-- EXERCISE BRIEF --
Reproduce the material verbatim from its beginning through the line containing "title 4. Conteneurisation", including both ends.

┌────────

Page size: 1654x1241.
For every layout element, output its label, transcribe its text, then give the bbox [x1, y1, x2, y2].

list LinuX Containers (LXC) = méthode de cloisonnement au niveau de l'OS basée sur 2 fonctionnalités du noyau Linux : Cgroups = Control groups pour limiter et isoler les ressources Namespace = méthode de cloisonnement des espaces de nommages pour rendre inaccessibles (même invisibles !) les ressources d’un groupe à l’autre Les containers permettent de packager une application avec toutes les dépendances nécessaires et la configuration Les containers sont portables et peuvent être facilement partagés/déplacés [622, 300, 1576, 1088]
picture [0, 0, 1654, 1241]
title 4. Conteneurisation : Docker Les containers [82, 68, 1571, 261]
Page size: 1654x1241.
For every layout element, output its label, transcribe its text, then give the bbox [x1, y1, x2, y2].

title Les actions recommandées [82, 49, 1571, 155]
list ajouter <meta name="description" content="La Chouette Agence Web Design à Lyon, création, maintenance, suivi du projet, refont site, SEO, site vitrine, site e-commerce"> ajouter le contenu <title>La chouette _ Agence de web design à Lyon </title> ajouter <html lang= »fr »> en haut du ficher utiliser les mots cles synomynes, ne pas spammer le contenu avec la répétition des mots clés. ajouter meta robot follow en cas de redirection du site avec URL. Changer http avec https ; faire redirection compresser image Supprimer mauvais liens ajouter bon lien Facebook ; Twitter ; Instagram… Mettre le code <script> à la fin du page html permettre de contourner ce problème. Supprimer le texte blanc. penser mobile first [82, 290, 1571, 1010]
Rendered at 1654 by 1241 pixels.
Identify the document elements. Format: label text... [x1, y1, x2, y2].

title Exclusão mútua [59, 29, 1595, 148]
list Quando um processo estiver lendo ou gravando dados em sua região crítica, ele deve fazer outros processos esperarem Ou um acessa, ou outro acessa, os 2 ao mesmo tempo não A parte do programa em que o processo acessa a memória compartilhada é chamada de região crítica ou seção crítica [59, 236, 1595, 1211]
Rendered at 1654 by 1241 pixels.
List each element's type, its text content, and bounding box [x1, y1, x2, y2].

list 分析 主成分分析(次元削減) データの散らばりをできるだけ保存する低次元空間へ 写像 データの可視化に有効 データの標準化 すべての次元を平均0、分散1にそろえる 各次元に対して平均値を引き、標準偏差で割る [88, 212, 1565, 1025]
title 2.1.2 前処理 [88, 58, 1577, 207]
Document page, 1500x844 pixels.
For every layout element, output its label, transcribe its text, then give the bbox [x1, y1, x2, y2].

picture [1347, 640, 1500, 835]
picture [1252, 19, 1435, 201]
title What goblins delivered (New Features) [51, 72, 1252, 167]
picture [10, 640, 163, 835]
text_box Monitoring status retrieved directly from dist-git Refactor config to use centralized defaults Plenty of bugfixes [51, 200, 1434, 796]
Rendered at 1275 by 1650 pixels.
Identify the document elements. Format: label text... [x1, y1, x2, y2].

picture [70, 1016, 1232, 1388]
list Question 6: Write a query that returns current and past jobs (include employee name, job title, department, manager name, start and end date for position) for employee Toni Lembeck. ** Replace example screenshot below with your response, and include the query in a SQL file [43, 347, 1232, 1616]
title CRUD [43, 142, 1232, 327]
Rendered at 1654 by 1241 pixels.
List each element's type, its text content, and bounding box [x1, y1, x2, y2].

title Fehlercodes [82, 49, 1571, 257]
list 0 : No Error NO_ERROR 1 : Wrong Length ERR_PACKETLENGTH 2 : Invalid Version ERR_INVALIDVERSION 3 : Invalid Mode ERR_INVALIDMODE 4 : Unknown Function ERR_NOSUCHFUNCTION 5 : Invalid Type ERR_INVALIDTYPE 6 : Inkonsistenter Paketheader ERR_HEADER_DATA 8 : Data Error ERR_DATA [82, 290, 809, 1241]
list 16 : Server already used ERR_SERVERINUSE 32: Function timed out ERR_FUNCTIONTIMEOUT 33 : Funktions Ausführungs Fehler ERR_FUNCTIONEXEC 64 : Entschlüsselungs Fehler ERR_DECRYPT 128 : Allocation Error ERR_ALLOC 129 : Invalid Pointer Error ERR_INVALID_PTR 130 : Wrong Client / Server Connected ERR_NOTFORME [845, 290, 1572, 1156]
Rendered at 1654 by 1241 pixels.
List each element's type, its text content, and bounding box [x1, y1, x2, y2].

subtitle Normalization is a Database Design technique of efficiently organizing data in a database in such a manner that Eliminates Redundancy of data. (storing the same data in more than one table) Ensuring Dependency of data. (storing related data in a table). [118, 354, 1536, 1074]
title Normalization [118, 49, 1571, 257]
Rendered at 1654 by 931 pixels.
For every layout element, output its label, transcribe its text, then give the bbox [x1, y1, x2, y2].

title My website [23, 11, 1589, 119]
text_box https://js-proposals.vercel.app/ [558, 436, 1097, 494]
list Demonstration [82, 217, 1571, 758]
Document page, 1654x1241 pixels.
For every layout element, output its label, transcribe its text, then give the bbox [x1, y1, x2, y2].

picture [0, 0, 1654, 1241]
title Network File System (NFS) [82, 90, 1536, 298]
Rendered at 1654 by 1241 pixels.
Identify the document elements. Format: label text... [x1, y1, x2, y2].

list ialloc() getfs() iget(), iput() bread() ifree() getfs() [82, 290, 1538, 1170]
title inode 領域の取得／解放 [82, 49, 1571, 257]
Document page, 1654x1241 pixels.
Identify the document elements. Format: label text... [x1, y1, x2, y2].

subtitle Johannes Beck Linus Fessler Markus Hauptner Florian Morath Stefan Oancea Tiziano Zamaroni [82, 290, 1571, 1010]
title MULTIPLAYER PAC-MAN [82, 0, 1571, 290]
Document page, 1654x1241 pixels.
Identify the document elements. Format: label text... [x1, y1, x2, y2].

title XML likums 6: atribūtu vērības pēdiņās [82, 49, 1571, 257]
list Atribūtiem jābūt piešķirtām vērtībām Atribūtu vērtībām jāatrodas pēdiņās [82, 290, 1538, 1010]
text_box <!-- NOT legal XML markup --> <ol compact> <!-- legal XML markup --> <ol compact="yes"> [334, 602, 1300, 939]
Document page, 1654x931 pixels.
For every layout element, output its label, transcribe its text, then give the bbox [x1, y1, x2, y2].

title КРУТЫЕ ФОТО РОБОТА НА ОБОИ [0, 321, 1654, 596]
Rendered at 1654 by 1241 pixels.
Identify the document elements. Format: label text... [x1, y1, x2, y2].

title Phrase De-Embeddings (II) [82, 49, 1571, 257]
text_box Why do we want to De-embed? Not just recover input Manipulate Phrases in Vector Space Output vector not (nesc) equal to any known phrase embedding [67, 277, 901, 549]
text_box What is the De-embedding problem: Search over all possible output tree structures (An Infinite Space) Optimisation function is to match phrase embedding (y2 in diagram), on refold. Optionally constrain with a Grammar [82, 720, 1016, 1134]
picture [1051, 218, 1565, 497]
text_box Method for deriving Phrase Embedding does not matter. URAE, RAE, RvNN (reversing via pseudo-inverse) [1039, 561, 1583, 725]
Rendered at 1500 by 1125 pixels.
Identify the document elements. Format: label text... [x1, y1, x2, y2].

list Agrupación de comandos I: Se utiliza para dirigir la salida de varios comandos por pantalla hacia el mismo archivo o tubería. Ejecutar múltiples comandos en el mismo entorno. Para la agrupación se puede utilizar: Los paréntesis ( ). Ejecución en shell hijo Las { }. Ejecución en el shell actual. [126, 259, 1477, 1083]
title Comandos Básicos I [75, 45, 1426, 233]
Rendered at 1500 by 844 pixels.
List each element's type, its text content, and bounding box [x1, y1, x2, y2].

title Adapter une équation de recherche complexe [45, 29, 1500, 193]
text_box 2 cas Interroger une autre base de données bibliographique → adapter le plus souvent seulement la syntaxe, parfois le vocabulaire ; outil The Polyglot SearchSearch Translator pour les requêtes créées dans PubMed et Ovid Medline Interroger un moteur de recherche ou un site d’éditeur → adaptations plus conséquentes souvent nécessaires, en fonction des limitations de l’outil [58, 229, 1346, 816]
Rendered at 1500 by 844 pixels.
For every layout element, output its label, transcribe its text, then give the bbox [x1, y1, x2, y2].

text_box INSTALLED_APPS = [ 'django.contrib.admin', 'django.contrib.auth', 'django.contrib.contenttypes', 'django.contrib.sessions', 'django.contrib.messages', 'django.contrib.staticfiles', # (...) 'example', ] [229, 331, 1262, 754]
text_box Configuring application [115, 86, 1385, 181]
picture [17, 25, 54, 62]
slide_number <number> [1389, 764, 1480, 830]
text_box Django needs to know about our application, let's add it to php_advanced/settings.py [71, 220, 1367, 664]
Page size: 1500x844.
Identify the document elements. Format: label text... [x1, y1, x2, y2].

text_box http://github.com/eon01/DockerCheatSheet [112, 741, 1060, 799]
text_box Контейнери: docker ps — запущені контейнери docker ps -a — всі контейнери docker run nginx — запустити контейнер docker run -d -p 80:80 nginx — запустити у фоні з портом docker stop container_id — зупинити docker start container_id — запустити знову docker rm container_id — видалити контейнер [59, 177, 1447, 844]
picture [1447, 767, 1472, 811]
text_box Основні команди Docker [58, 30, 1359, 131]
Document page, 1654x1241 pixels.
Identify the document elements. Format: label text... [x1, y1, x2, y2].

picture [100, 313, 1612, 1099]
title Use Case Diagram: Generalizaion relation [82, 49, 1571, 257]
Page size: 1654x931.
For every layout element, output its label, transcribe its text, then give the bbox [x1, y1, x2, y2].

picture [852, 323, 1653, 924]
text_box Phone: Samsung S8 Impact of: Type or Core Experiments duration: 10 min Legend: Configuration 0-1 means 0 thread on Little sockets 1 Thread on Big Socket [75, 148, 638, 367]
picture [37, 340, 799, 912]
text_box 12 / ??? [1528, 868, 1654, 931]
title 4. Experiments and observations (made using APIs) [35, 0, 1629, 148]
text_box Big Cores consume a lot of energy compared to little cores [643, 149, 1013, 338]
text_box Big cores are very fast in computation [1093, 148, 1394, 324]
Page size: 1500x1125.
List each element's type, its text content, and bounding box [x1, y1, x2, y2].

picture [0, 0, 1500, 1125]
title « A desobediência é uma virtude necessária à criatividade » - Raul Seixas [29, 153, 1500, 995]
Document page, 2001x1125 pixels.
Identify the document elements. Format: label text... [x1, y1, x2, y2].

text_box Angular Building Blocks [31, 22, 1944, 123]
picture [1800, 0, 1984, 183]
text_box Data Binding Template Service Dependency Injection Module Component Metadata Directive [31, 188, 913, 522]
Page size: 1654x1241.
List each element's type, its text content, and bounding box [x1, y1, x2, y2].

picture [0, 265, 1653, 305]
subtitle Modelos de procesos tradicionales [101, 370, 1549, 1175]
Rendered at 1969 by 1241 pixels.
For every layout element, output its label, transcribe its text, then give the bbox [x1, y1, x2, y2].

└────────

-- CORRECT ANSWER --
Page size: 1654x1241.
For every layout element, output its label, transcribe its text, then give the bbox [x1, y1, x2, y2].

list LinuX Containers (LXC) = méthode de cloisonnement au niveau de l'OS basée sur 2 fonctionnalités du noyau Linux : Cgroups = Control groups pour limiter et isoler les ressources Namespace = méthode de cloisonnement des espaces de nommages pour rendre inaccessibles (même invisibles !) les ressources d’un groupe à l’autre Les containers permettent de packager une application avec toutes les dépendances nécessaires et la configuration Les containers sont portables et peuvent être facilement partagés/déplacés [622, 300, 1576, 1088]
picture [0, 0, 1654, 1241]
title 4. Conteneurisation : Docker Les containers [82, 68, 1571, 261]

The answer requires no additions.